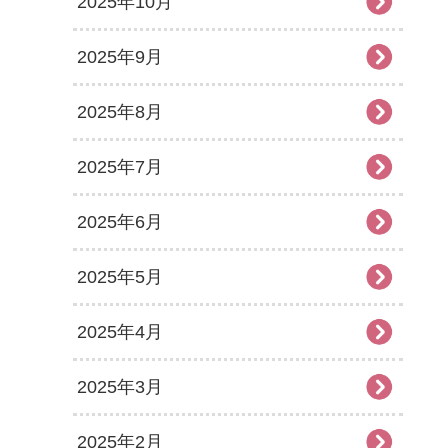
2025年10月
2025年9月
2025年8月
2025年7月
2025年6月
2025年5月
2025年4月
2025年3月
2025年2月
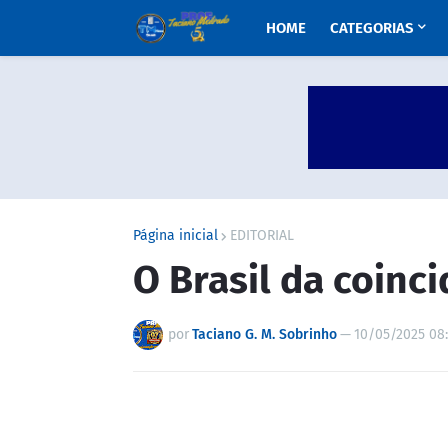
HOME
CATEGORIAS
Página inicial
EDITORIAL
O Brasil da coinc
por
Taciano G. M. Sobrinho
—
10/05/2025 08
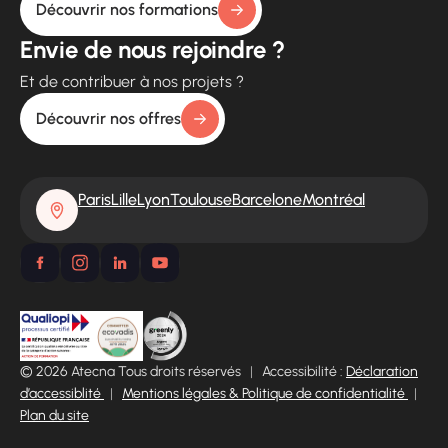
Découvrir nos formations
Envie de nous rejoindre ?
Et de contribuer à nos projets ?
Découvrir nos offres
Paris
Lille
Lyon
Toulouse
Barcelone
Montréal
© 2026 Atecna Tous droits réservés
|
Accessibilité :
Déclaration
d’accessiblité
|
Mentions légales & Politique de confidentialité
|
Plan du site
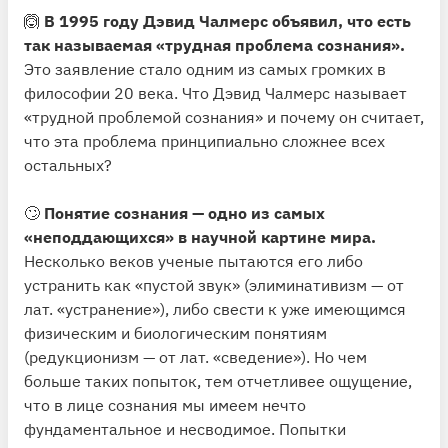
🙆
В 1995 году Дэвид Чалмерс объявил, что есть
так называемая «трудная проблема сознания».
Это заявление стало одним из самых громких в
философии 20 века. Что Дэвид Чалмерс называет
«трудной проблемой сознания» и почему он считает,
что эта проблема принципиально сложнее всех
остальных?
🙄
Понятие сознания — одно из самых
«неподдающихся» в научной картине мира.
Несколько веков ученые пытаются его либо
устранить как «пустой звук» (элиминативизм — от
лат. «устранение»), либо свести к уже имеющимся
физическим и биологическим понятиям
(редукционизм — от лат. «сведение»). Но чем
больше таких попыток, тем отчетливее ощущение,
что в лице сознания мы имеем нечто
фундаментальное и несводимое. Попытки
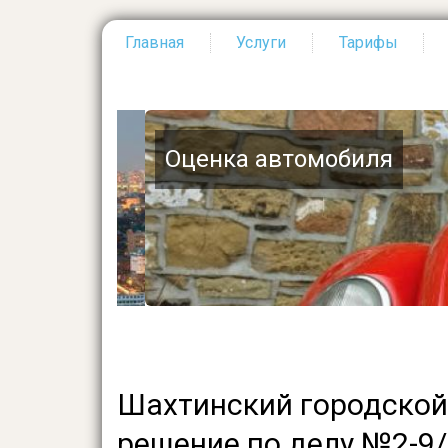
Главная
Услуги
Тарифы
Основная
навигация
Оценка автомобиля
Шахтинский городской
решение по делу №2-9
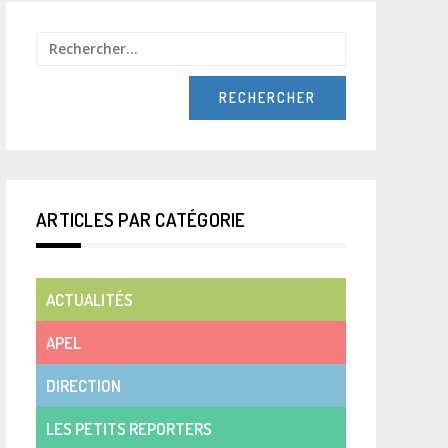
Rechercher :
ARTICLES PAR CATÉGORIE
ACTUALITÉS
APEL
DIRECTION
LES PETITS REPORTERS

★ ★ ★

> [What is expected]
Without any pictures, repeat the listing exactly.

> [Result]
2025年10月
2025年9月
2025年8月
2025年7月
2025年6月
2025年5月
2025年4月
2025年3月
2025年2月
HOME
CATEGORIAS
Página inicial
EDITORIAL
O Brasil da coinc
por
Taciano G. M. Sobrinho
—
10/05/2025 08
Découvrir nos formations
Envie de nous rejoindre ?
Et de contribuer à nos projets ?
Découvrir nos offres
Paris
Lille
Lyon
Toulouse
Barcelone
Montréal
© 2026 Atecna Tous droits réservés
|
Accessibilité :
Déclaration
d’accessiblité
|
Mentions légales & Politique de confidentialité
|
Plan du site
🙆
В 1995 году Дэвид Чалмерс объявил, что есть
так называемая «трудная проблема сознания».
Это заявление стало одним из самых громких в
философии 20 века. Что Дэвид Чалмерс называет
«трудной проблемой сознания» и почему он считает,
что эта проблема принципиально сложнее всех
остальных?
🙄
Понятие сознания — одно из самых
«неподдающихся» в научной картине мира.
Несколько веков ученые пытаются его либо
устранить как «пустой звук» (элиминативизм — от
лат. «устранение»), либо свести к уже имеющимся
физическим и биологическим понятиям
(редукционизм — от лат. «сведение»). Но чем
больше таких попыток, тем отчетливее ощущение,
что в лице сознания мы имеем нечто
фундаментальное и несводимое. Попытки
Главная
Услуги
Тарифы
Основная
навигация
Оценка автомобиля
Шахтинский городской
решение по делу №2-9
Rechercher :
ARTICLES PAR CATÉGORIE
ACTUALITÉS
APEL
DIRECTION
LES PETITS REPORTERS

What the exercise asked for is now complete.